Together, they tied my hands and blindfolded my eyes. Then they laid me in the backyard with big banana leaves spread out on the ground. They took off my pants. I was fighting, but the woman sat on my chest. I wanted to die at that moment but I couldn’t scream – they put a cloth in my mouth. It felt like I was suffocating. There were no anaesthetics – they just cut me.
Three days later they said that they hadn’t cut me properly, that my clitoris was “growing back” and they had to scrape it off again. I can’t describe the feeling; you only know when it happens to you.
I stayed there for three weeks. They used to put herbs in a bottle and put it on the wound – it was so painful, like putting pepper on a cut.
I think the mutilation is cultural – many groups of African people are circumcised. They say that if you don’t get circumcised you will smell and a man will not want to marry you.
After they cut me they burned all my clothes and everything I had touched. Then they took the ashes and rubbed them on my stomach. They said that if I told anyone what they had done my belly would swell up and I would die.
Sometimes I get very, very angry. I wish I could talk to the people who did this to me – I wish I was back in that position to stop them. I wish I had a choice.
I had “type three” FGM, and I still feel the effects. I shuffle when I sit down because I get uncomfortable. I feel pain in the night. My period pain is terrible, and I always get infections. And there is a scar.
I came to the UK when I was 15. I was seeking asylum from the war, and from my uncle, who was sexually abusing me. The Home Office said that I was lying and wanted to send me back – that’s when I got married.

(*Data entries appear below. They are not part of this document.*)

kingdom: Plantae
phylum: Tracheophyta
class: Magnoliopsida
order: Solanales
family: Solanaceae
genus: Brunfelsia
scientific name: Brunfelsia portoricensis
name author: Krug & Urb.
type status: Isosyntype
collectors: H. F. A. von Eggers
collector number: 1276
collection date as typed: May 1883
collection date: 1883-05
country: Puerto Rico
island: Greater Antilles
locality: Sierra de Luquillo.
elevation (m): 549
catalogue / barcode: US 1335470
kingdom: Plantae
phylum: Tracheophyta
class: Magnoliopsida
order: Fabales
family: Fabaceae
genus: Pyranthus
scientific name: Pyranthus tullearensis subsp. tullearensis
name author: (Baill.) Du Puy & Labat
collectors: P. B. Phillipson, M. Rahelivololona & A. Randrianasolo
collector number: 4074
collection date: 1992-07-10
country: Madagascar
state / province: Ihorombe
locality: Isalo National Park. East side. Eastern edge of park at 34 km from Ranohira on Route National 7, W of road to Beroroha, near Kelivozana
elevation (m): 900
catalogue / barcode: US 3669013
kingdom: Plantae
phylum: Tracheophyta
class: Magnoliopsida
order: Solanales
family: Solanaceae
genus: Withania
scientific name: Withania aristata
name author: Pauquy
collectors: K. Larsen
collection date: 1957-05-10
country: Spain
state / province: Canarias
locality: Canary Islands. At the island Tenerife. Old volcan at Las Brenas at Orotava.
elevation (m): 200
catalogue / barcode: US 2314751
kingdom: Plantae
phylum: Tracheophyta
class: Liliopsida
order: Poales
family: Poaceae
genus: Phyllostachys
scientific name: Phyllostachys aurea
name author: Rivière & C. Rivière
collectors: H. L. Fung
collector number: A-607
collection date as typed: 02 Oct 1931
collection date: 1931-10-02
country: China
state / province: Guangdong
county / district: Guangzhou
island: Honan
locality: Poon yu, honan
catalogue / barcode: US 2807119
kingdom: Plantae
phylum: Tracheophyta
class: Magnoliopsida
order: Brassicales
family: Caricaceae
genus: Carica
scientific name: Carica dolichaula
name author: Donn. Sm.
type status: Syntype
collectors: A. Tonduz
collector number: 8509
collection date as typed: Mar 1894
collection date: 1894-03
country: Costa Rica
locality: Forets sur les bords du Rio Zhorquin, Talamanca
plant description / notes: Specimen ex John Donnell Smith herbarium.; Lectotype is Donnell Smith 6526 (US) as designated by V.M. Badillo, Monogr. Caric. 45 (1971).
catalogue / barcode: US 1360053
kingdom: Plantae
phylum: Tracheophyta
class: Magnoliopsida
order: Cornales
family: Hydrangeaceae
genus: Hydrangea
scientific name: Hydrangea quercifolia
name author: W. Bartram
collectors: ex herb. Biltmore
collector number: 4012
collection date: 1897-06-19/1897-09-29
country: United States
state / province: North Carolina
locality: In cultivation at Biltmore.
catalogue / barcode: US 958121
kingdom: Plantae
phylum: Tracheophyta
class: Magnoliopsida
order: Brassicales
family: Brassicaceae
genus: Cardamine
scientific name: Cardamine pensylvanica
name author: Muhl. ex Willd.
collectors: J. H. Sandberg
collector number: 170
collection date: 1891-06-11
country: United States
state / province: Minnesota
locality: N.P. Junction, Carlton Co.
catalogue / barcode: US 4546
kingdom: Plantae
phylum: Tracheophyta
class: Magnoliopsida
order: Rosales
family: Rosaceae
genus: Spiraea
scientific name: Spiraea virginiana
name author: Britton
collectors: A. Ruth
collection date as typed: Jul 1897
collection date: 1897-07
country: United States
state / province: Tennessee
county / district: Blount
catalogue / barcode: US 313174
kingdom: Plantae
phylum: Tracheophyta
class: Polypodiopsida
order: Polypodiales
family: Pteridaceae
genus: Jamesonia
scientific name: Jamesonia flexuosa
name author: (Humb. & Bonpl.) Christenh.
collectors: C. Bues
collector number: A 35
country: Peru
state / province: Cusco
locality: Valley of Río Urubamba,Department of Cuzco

Now I’m 19 and I’ve just finished studying for a B-Tec diploma in health and social care. I’m looking for a job – I want to become a social worker so that I can stop other girls going through what I did. In Africa, there are no social workers, but some cases of FGM would be prevented if there were – that’s why I want to be one.
The first time I told anyone what had happened to me, I was 17. I told my best friend in college.
I was scared to talk. I was paranoid that my belly would swell up like they said; I started dieting after I told my friend what happened, and I’d cry if anyone said that I looked fat.
I’m scared to give my name or photo in case someone attacks me because I’m a disgrace, but I don’t feel I have betrayed anyone.
Now I work with groups of young people in the UK. I tell my story so that no one else has to go through it. When I tell the Asian girls in my college they get sad and scared. “This is not Sunni,” they say; it’s not. They’re from Bangladesh so they'[re Muslim, but they don’t practise FGM.
My husband and I want to open a charity in Sierra Leone. We want to give money to girls who are trying to leave their families because they don’t want to undergo circumcision.
My husband is my everything. Without him I wouldn’t be sitting here talking to you now, and I wouldn’t have got my award from college. He sat crying with me on the floor when my asylum application was refused. He took me to Africa to see about my visa although he is not rich. I wake up every morning and think: “Thank God I have you.”
I don’t think FGM is taken seriously enough in Britain – girls are still being taken out of the country. We need more education on it – people don’t really believe it’s going on and they don’t know how serious it can be. A lady in my country bled to death after she was cut. There can be tetanus on the blade or HIV if they don’t sterilise the needle. Having a baby can be made a lot more difficult by circumcision.
We shouldn’t keep quiet; we should stand up and say that those people are not forgiven for what they did and prevent it happening to others. If I heard about any cases of FGM I’d be the first to go to the police.
If someone breaks your teeth you can replace them, if someone knocks out your eye you have a second eye, but when they take this part of you away no one can ever replace it.
If I have a baby girl and any soul tries to touch her, I’ll kill them. I’ll go to prison, but I’ll never let it happen.
Yasmin, whose name has been changed, was speaking to Rowenna Davis.